Once, I was with a friend in Lagos who drove me around in her car. I noticed she occasionally ran the red lights and when I asked her why she did so, she told me she could not afford to wait for the light to turn green otherwise she could be jumped by armed robbers who typically lurked by, waiting for compliant drivers like her. After that time, I was prompted to start timing how long the red lights in Lagos lasted to know if her impatience was warranted. To my surprise, there did not seem to be a consistency in the pattern of how and when the light changed. Typically, traffic signal engineers spend months and months collecting data on the flow of traffic at peak and off-peak hours to regulate how and when the light would change so motorists would spend the least possible times at traffic intersections. How many states in Nigeria that launch traffic lights with fanfare go through that level of rigour in planning and improving services once those lights have been installed?

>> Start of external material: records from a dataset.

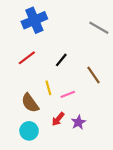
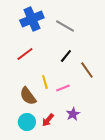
gray line: (99, 28) -> (65, 26), moved
black line: (61, 60) -> (66, 56), moved
red arrow: (58, 119) -> (48, 120), moved

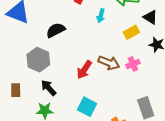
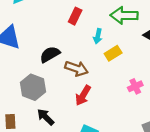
yellow rectangle: (131, 32) -> (113, 53), moved
brown arrow: (109, 63) -> (76, 68), moved

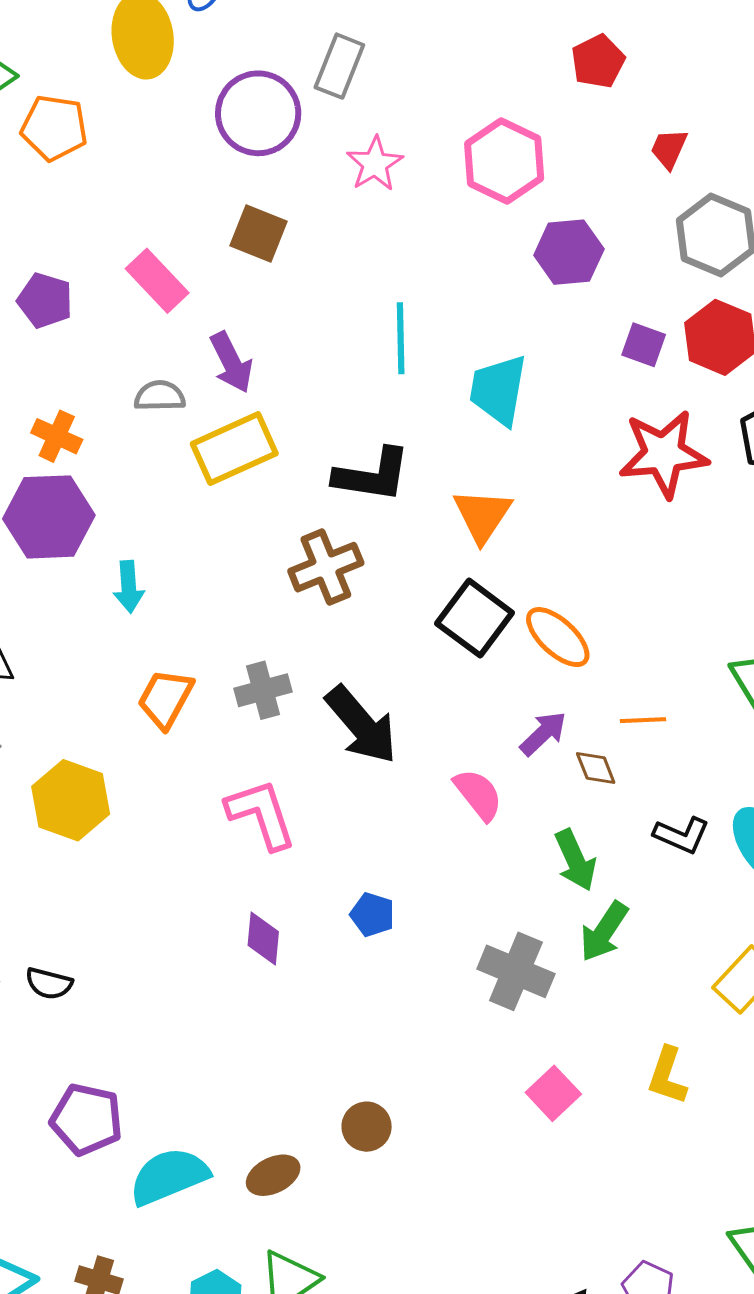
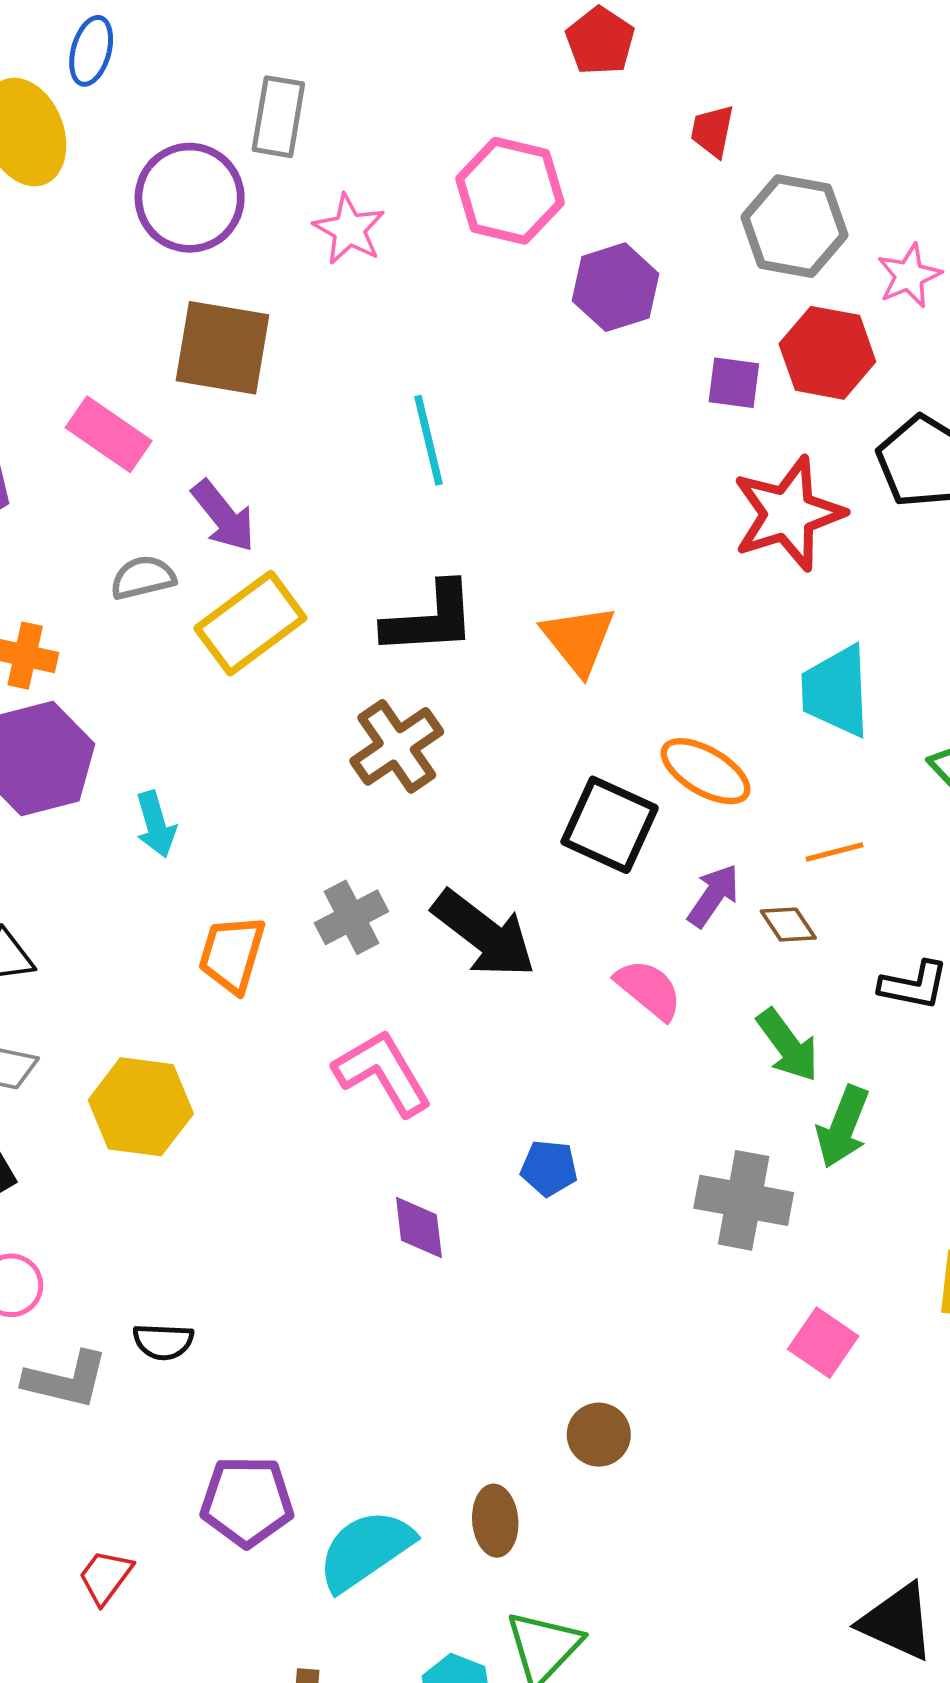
brown square: (258, 233) -> (222, 348), size x1.4
cyan trapezoid: (498, 390) -> (836, 691), moved
black square: (475, 618) -> (610, 825), moved
brown ellipse: (273, 1175) -> (495, 1521), turned -56

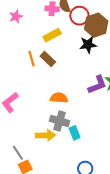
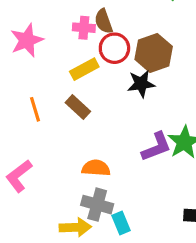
pink star: (16, 16) -> (27, 40), size x1.5
red circle: (79, 16) -> (114, 48), moved
orange line: (32, 59) -> (35, 109), moved

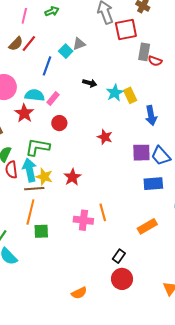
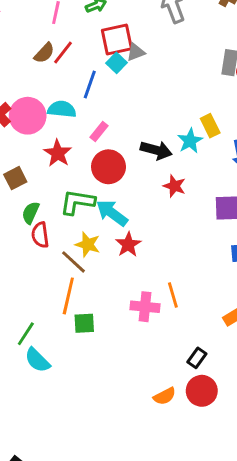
red square: (126, 29) -> (117, 40), moved
black arrow: (90, 83) -> (156, 150), moved, size x1.5
cyan star: (115, 93) -> (190, 141), moved
cyan semicircle: (35, 95) -> (62, 109), moved
red circle: (59, 123) -> (109, 167), size x1.5
cyan arrow: (30, 170) -> (112, 213), moved, turned -40
brown line: (34, 189) -> (73, 262), turned 48
orange semicircle: (79, 293) -> (165, 396), moved

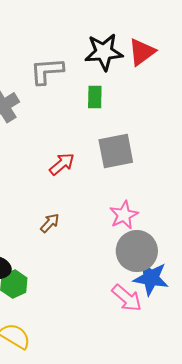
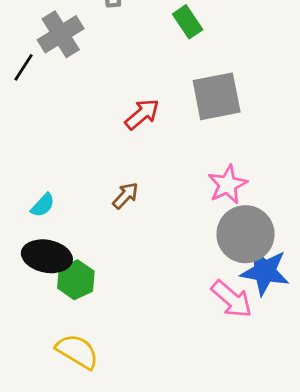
green rectangle: (95, 97) -> (188, 22), turned -35

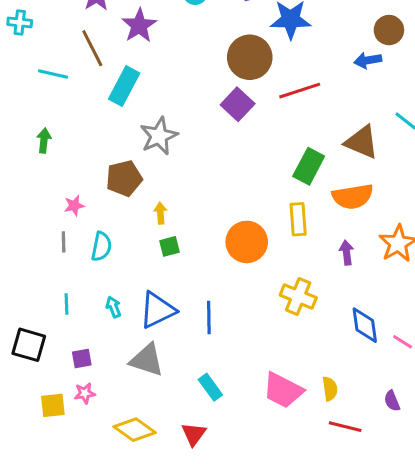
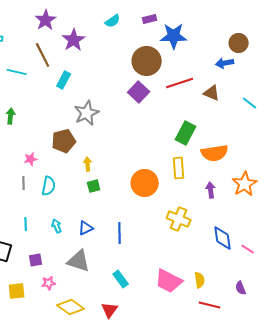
cyan rectangle: (124, 86) -> (64, 80), size x0.7
brown triangle: (362, 142) -> (212, 93), moved, size x0.7
blue triangle: (157, 310) -> (86, 228), size x0.6
pink star: (85, 393) -> (49, 283), moved

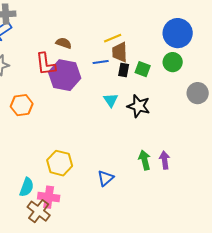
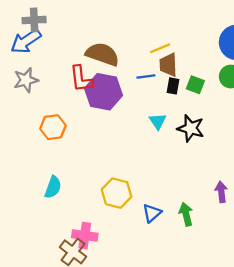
brown semicircle: (64, 43) -> (102, 54), size x1.8
green arrow: (145, 160) -> (186, 214), moved
yellow hexagon: (60, 163) -> (117, 193), moved
cyan semicircle: (27, 187) -> (53, 187), moved

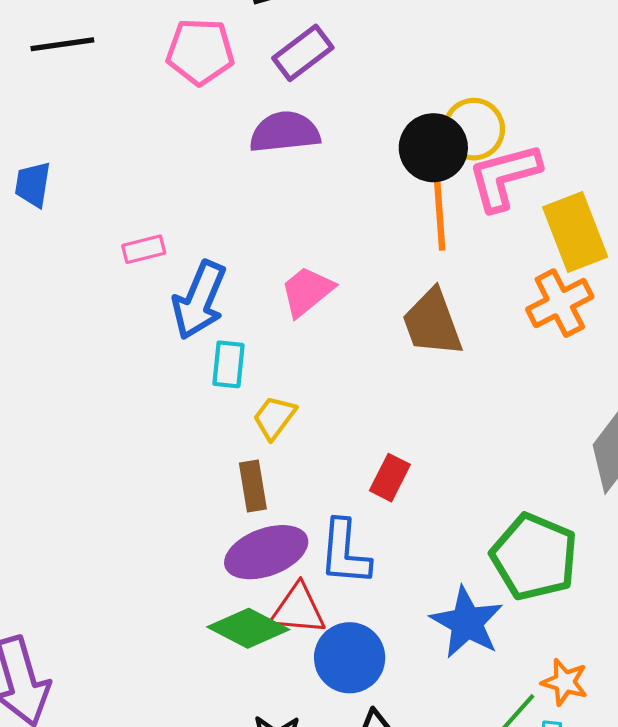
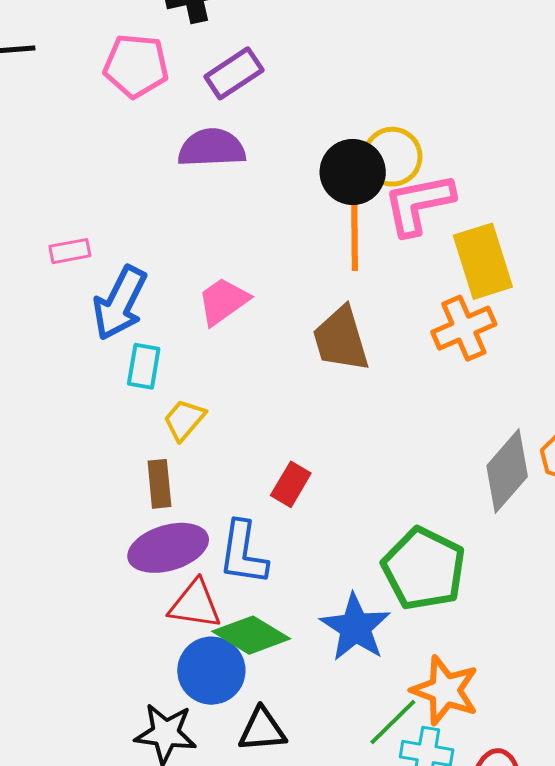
green diamond: (248, 628) -> (251, 635), moved
blue circle: (350, 658) -> (211, 671), moved
orange star: (565, 682) -> (445, 690), size x1.5

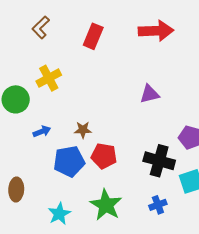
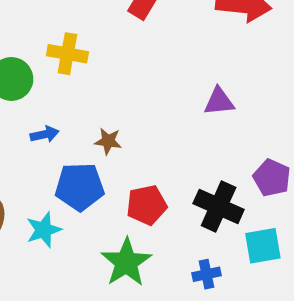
yellow cross: (49, 78) -> (67, 54), turned 30
red pentagon: (104, 156) -> (147, 205), moved, turned -30
cyan star: (59, 214) -> (44, 230), moved

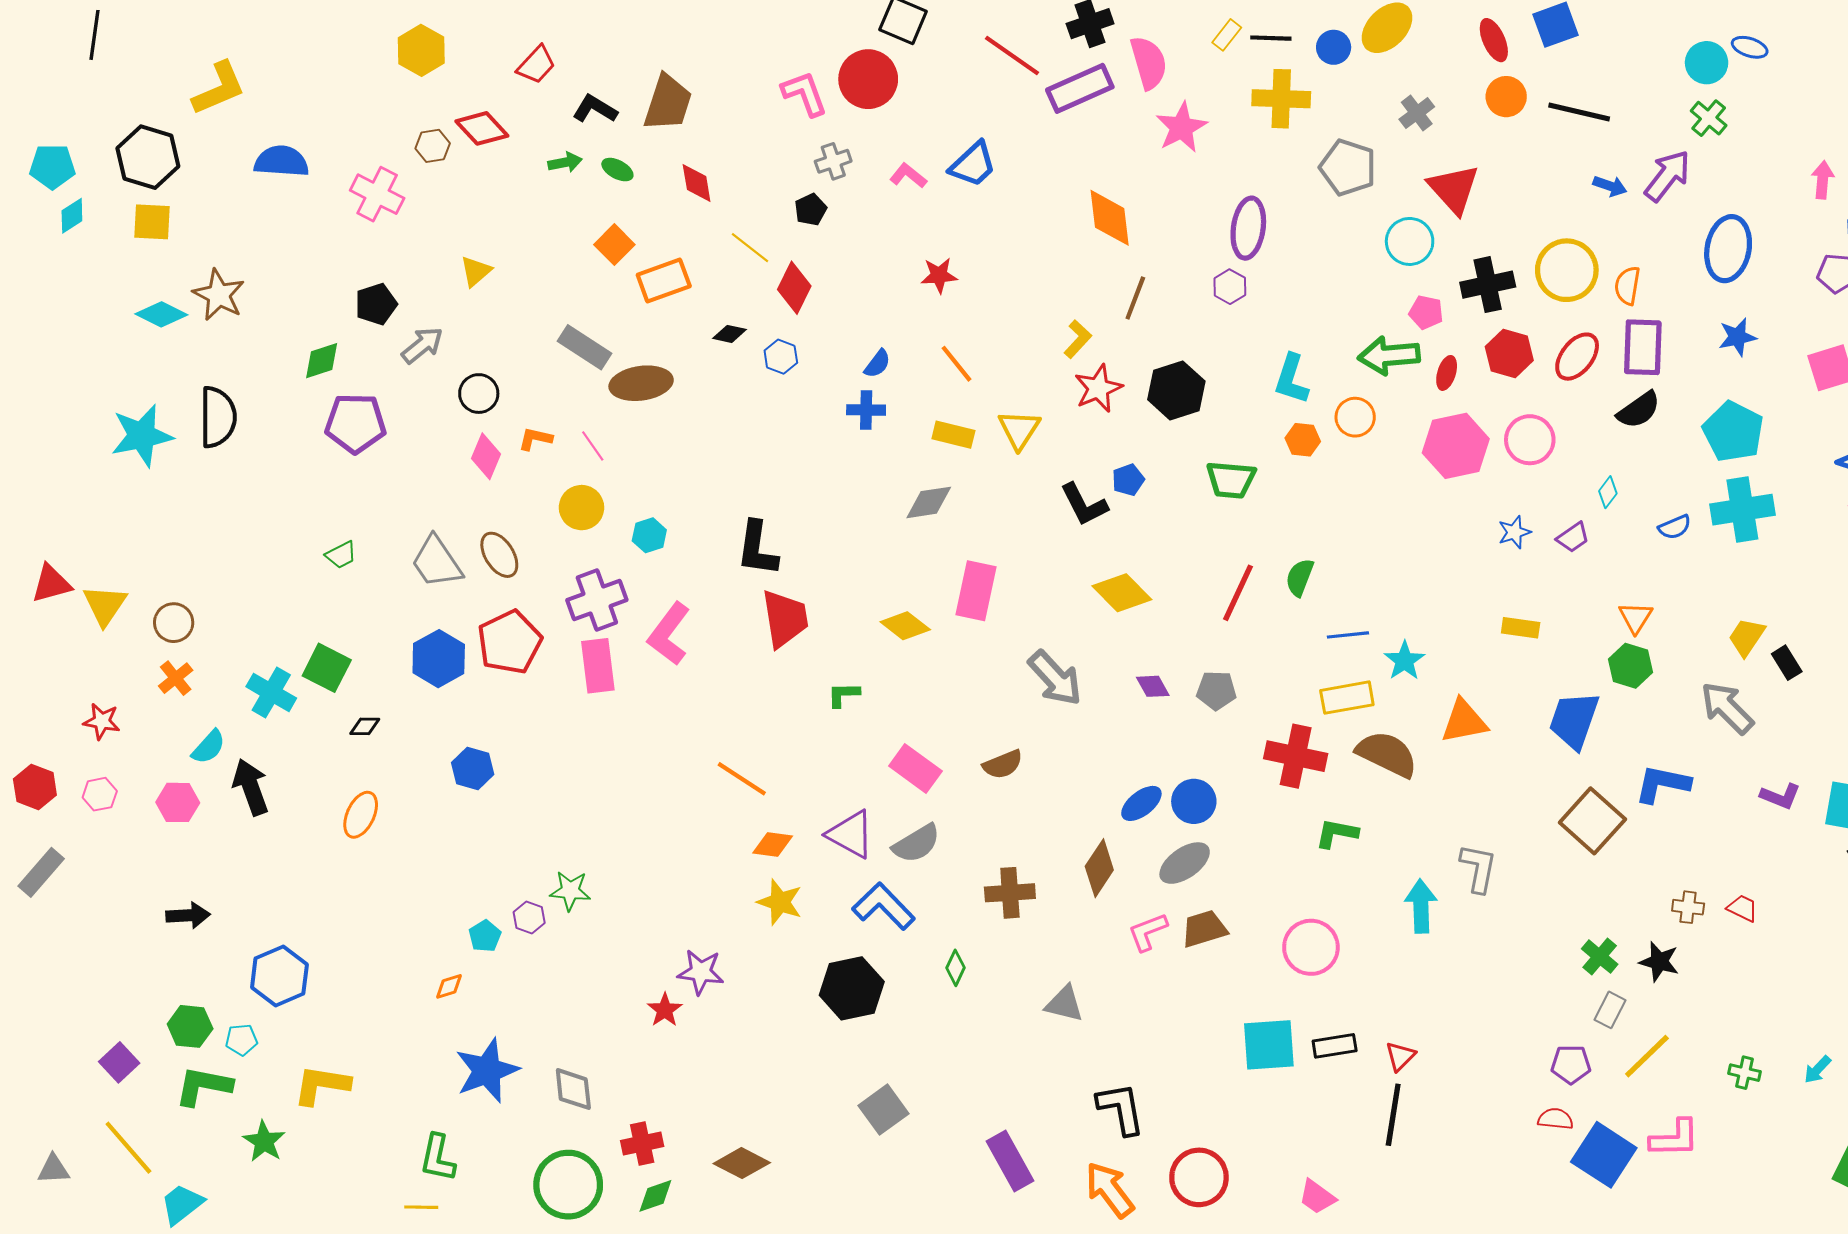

For us to become a modern nation, we need to develop a culture of accuracy whereby we know things in details and not rely on mere instinct or our spontaneity. We need to plan our cities, our lives, ourselves, our habits, our nation, and our future. Modernity and its innovations are calibrated on a culture that counts and accounts, we cannot expect to seamlessly participate in a global culture that has already standardised cultural and technological product without developing the habit of knowing the fragmented details of social behaviour in Nigeria.